(Page-level text extractions)
= = = =

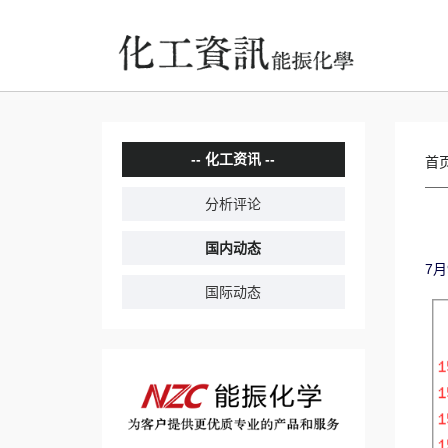
化工资讯
首
分析评论
国内动态
7月
国际动态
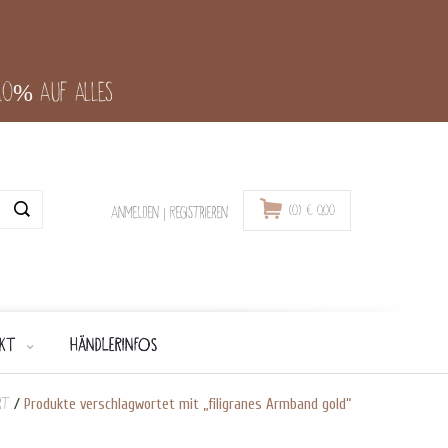
-10% auf alles
(0)
€
0,00
Anmelden
|
Registrieren
KT
HÄNDLERINFOS
rt
/
Produkte verschlagwortet mit „filigranes Armband gold“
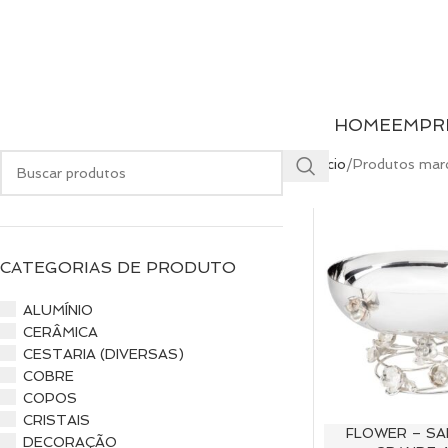
HOME
EMPR
Início
Produtos marc
CATEGORIAS DE PRODUTO
ALUMÍNIO
CERÂMICA
CESTARIA (DIVERSAS)
COBRE
COPOS
CRISTAIS
FLOWER – SA
DECORAÇÃO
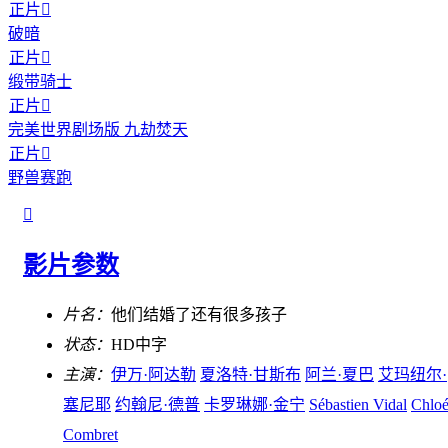
正片

破暗
正片

缎带骑士
正片

完美世界剧场版 九劫焚天
正片

野兽赛跑

影片参数
片名：
他们结婚了还有很多孩子
状态：
HD中字
主演：
伊万·阿达勒
夏洛特·甘斯布
阿兰·夏巴
艾玛纽尔·
塞尼耶
约翰尼·德普
卡罗琳娜·金宁
Sébastien Vidal
Chlo
Combret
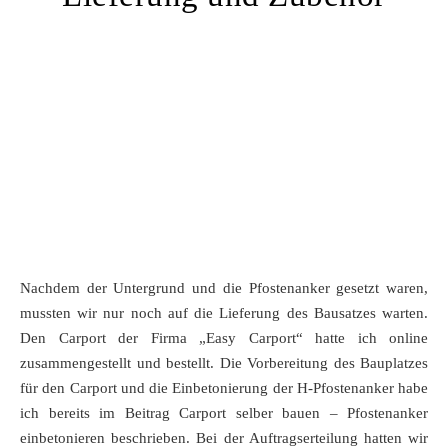
Nachdem der Untergrund und die Pfostenanker gesetzt waren,
mussten wir nur noch auf die Lieferung des Bausatzes warten.
Den Carport der Firma „Easy Carport“ hatte ich online
zusammengestellt und bestellt. Die Vorbereitung des Bauplatzes
für den Carport und die Einbetonierung der H-Pfostenanker habe
ich bereits im Beitrag Carport selber bauen – Pfostenanker
einbetonieren beschrieben. Bei der Auftragserteilung hatten wir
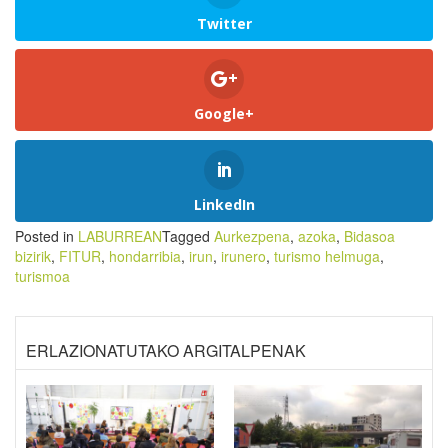
Twitter
Google+
LinkedIn
Posted in
LABURREAN
Tagged
Aurkezpena
,
azoka
,
Bidasoa
bizirik
,
FITUR
,
hondarribia
,
irun
,
irunero
,
turismo helmuga
,
turismoa
ERLAZIONATUTAKO ARGITALPENAK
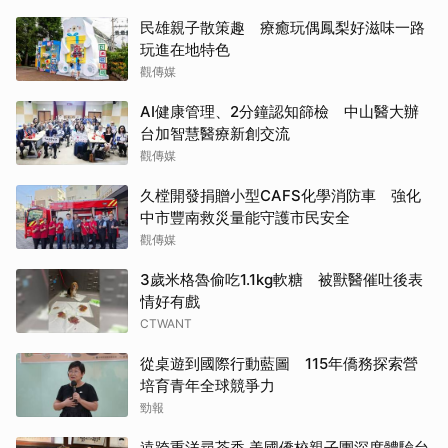
民雄親子散策趣 療癒玩偶鳳梨好滋味一路
玩進在地特色
觀傳媒
AI健康管理、2分鐘認知篩檢 中山醫大辦
台加智慧醫療新創交流
觀傳媒
久樘開發捐贈小型CAFS化學消防車 強化
中市豐南救災量能守護市民安全
觀傳媒
3歲米格魯偷吃1.1kg軟糖 被獸醫催吐後表
情好有戲
CTWANT
從桌遊到國際行動藍圖 115年僑務探索營
培育青年全球競爭力
勁報
遠跨重洋尋茶香 美國僑校親子團深度體驗台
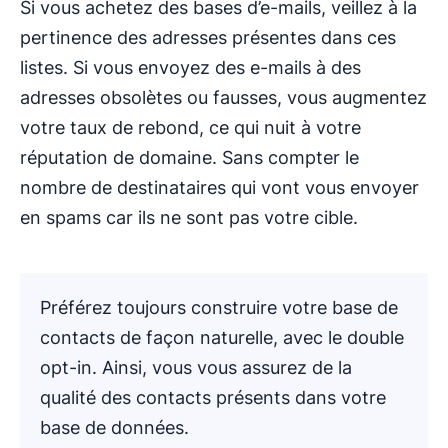
Si vous achetez des bases d’e-mails, veillez à la
pertinence des adresses présentes dans ces
listes. Si vous envoyez des e-mails à des
adresses obsolètes ou fausses, vous augmentez
votre taux de rebond, ce qui nuit à votre
réputation de domaine. Sans compter le
nombre de destinataires qui vont vous envoyer
en spams car ils ne sont pas votre cible.
Préférez toujours construire votre base de
contacts de façon naturelle, avec le double
opt-in. Ainsi, vous vous assurez de la
qualité des contacts présents dans votre
base de données.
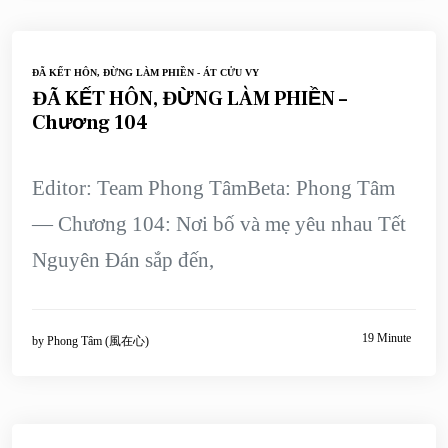
ĐÃ KẾT HÔN, ĐỪNG LÀM PHIỀN - ÁT CỬU VY
ĐÃ KẾT HÔN, ĐỪNG LÀM PHIỀN –
Chương 104
Editor: Team Phong TâmBeta: Phong Tâm
— Chương 104: Nơi bố và mẹ yêu nhau Tết
Nguyên Đán sắp đến,
19 Minute
by
Phong Tâm (風在心)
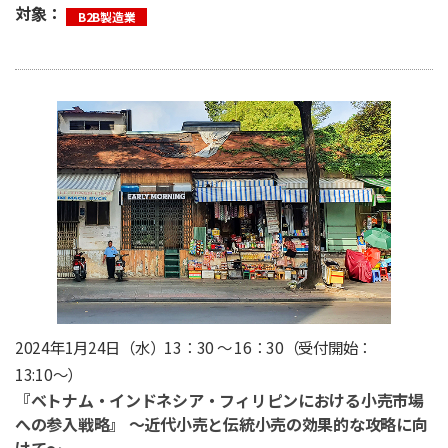
対象：
B2B製造業
2024年1月24日（水）13：30 ～ 16：30（受付開始：
13:10〜）
『ベトナム・インドネシア・フィリピンにおける小売市場
への参入戦略』 〜近代小売と伝統小売の効果的な攻略に向
けて〜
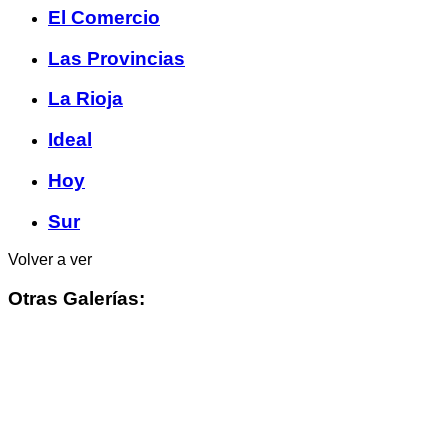
El Comercio
Las Provincias
La Rioja
Ideal
Hoy
Sur
Volver a ver
Otras Galerías:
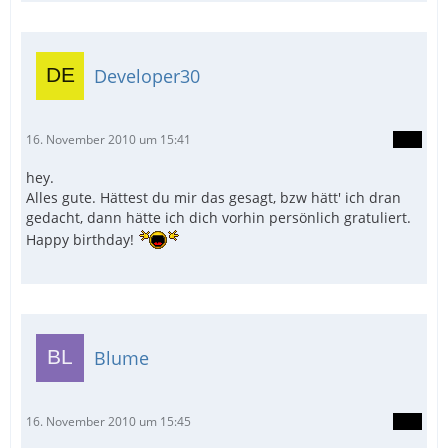
Developer30
16. November 2010 um 15:41
hey.
Alles gute. Hättest du mir das gesagt, bzw hätt' ich dran
gedacht, dann hätte ich dich vorhin persönlich gratuliert.
Happy birthday!
Blume
16. November 2010 um 15:45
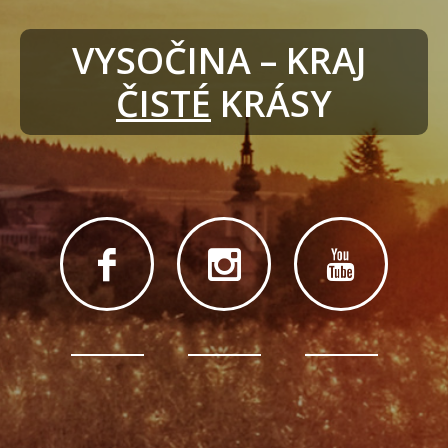
VYSOČINA – KRAJ 
ČISTÉ
 KRÁSY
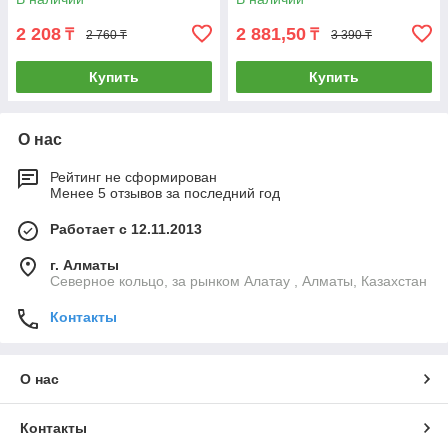
2 208
2 881,50
₸
₸
2 760 ₸
3 390 ₸
Купить
Купить
О нас
Рейтинг не сформирован
Менее 5 отзывов за последний год
Работает с 12.11.2013
г. Алматы
Северное кольцо, за рынком Алатау , Алматы, Казахстан
Контакты
О нас
Контакты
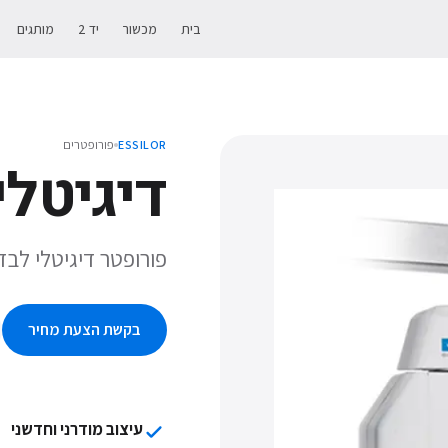
בית
מכשור
יד 2
מותגים
פורופטרים
ESSILOR
דיגיטלי PH 550
פורופטר דיגיטלי לבד
בקשת הצעת מחיר
עיצוב מודרני וחדשני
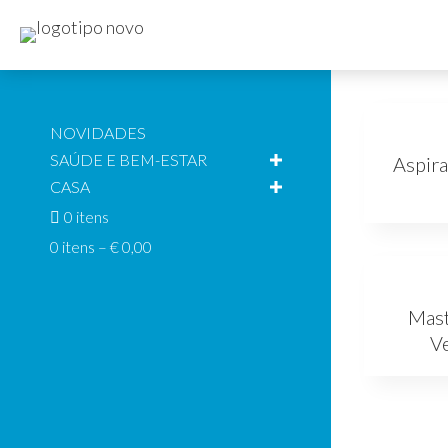
NOVIDADES
SAÚDE E BEM-ESTAR
Aspir
CASA
0 itens
0 itens
–
€
0,00
Mast
V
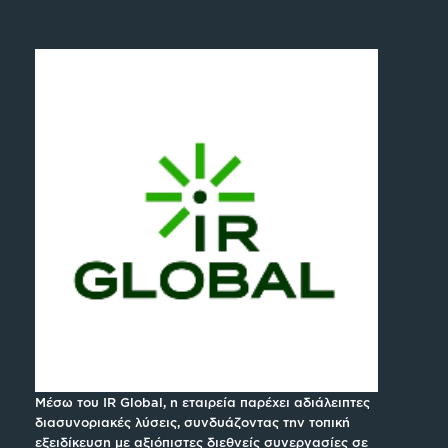
Μέσω του IR Global, η εταιρεία παρέχει αδιάλειπτες
διασυνοριακές λύσεις, συνδυάζοντας την τοπική
εξειδίκευση με αξιόπιστες διεθνείς συνεργασίες σε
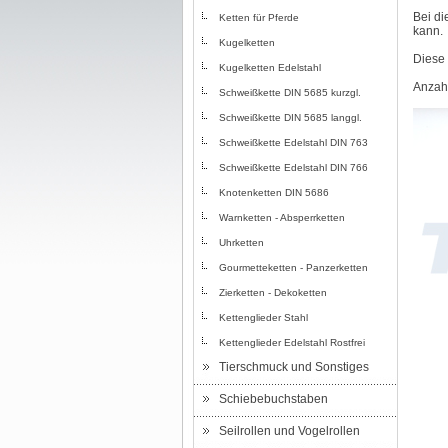
Bei di
Ketten für Pferde
kann.
Kugelketten
Diese 
Kugelketten Edelstahl
Anzahl
Schweißkette DIN 5685 kurzgl.
Schweißkette DIN 5685 langgl.
Schweißkette Edelstahl DIN 763
Schweißkette Edelstahl DIN 766
Knotenketten DIN 5686
Warnketten - Absperrketten
Uhrketten
Gourmetteketten - Panzerketten
Zierketten - Dekoketten
Kettenglieder Stahl
Kettenglieder Edelstahl Rostfrei
Tierschmuck und Sonstiges
Schiebebuchstaben
Seilrollen und Vogelrollen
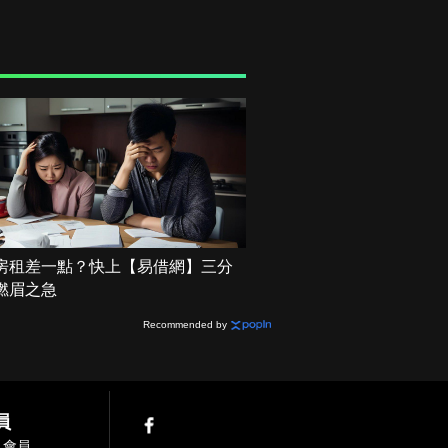
房租差一點？快上【易借網】三分
燃眉之急
Recommended by
員
入會員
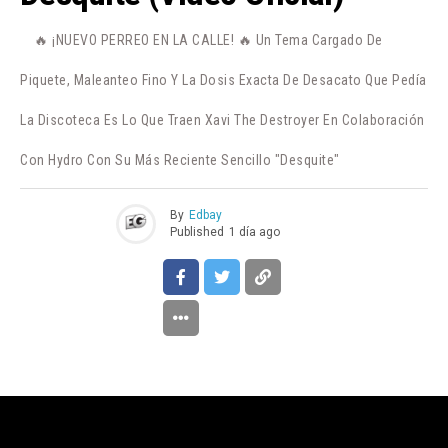
🔥 ¡NUEVO PERREO EN LA CALLE! 🔥 Un Tema Cargado De
Piquete, Maleanteo Fino Y La Dosis Exacta De Desacato Que Pedía
La Discoteca Es Lo Que Traen Xavi The Destroyer En Colaboración
Con Hydro Con Su Más Reciente Sencillo "Desquite"
By
Edbay
Published
1 día ago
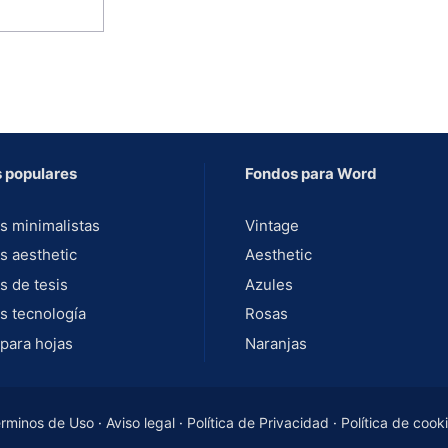
 populares
Fondos para Word
s minimalistas
Vintage
s aesthetic
Aesthetic
s de tesis
Azules
s tecnología
Rosas
para hojas
Naranjas
rminos de Uso
·
Aviso legal
·
Política de Privacidad
·
Política de cook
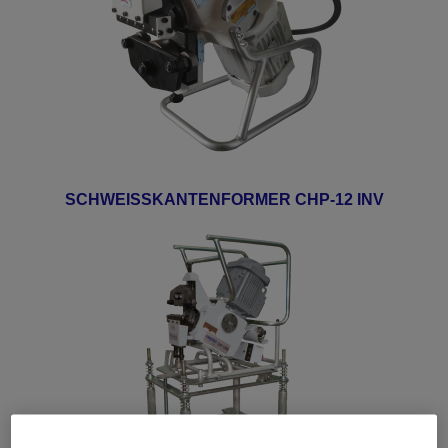
SCHWEISSKANTENFORMER CHP-12 INV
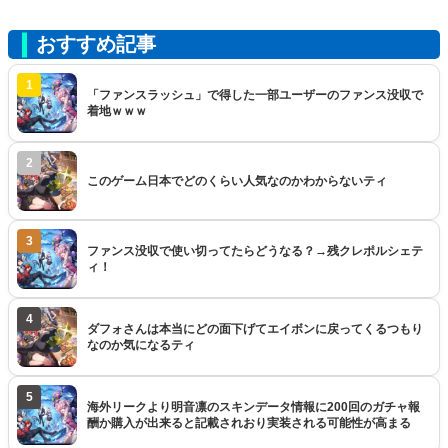
おすすめ記事
1
「ファンスラッシュ」で得した一部ユーザーのファンス没収で
着地ｗｗｗ
2
このゲーム日本でどのくらい人気なのかわからないティ
3
ファンス没収で使い切ってたらどうなる？→残クレポルシェテ
ィ！
4
ダフォさんは本当にどの面下げてエイボンに戻ってくるつもり
なのか気になるティ
5
海外リークより明音凛のスキンデータ情報に200回のガチャ報
酬か購入が出来ると記載されおり実装される可能性が高まる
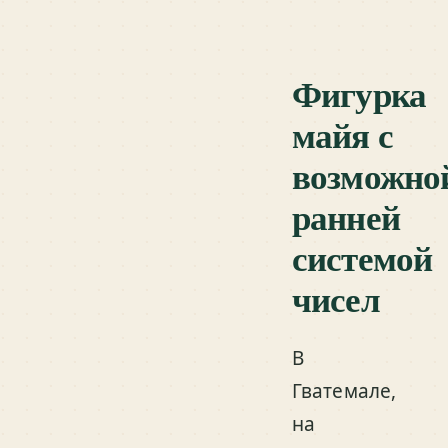
Фигурка
майя с
возможно
ранней
системой
чисел
В
Гватемале,
на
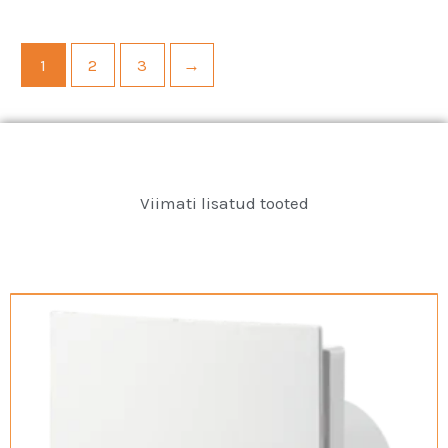
1
2
3
→
Viimati lisatud tooted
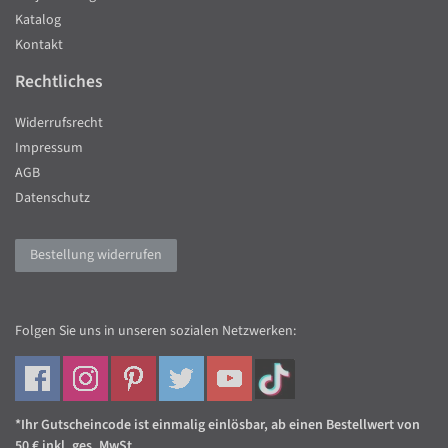
Katalog
Kontakt
Rechtliches
Widerrufsrecht
Impressum
AGB
Datenschutz
Bestellung widerrufen
Folgen Sie uns in unseren sozialen Netzwerken:
*Ihr Gutscheincode ist einmalig einlösbar, ab einen Bestellwert von
50 € inkl. ges. MwSt.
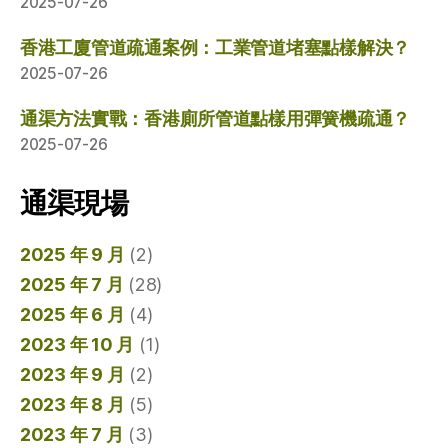
2025-07-26
香港工廈管道疏通案例：工業管道堵塞點樣解決？
2025-07-26
通渠方法實戰：香港廁所管道點樣用彈簧機疏通？
2025-07-26
通渠現場
2025 年 9 月
(2)
2025 年 7 月
(28)
2025 年 6 月
(4)
2023 年 10 月
(1)
2023 年 9 月
(2)
2023 年 8 月
(5)
2023 年 7 月
(3)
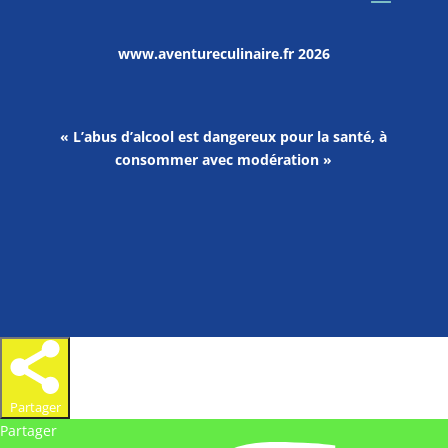
www.aventureculinaire.fr
2026
« L’abus d’alcool est dangereux pour la santé, à
consommer avec modération »
Partager
Partager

= = = =

Pull out every line above that contains the word "avec", treating uppercase and lowercase as different.

Your solution »
contacts de façon naturelle, avec le double
consommer avec modération »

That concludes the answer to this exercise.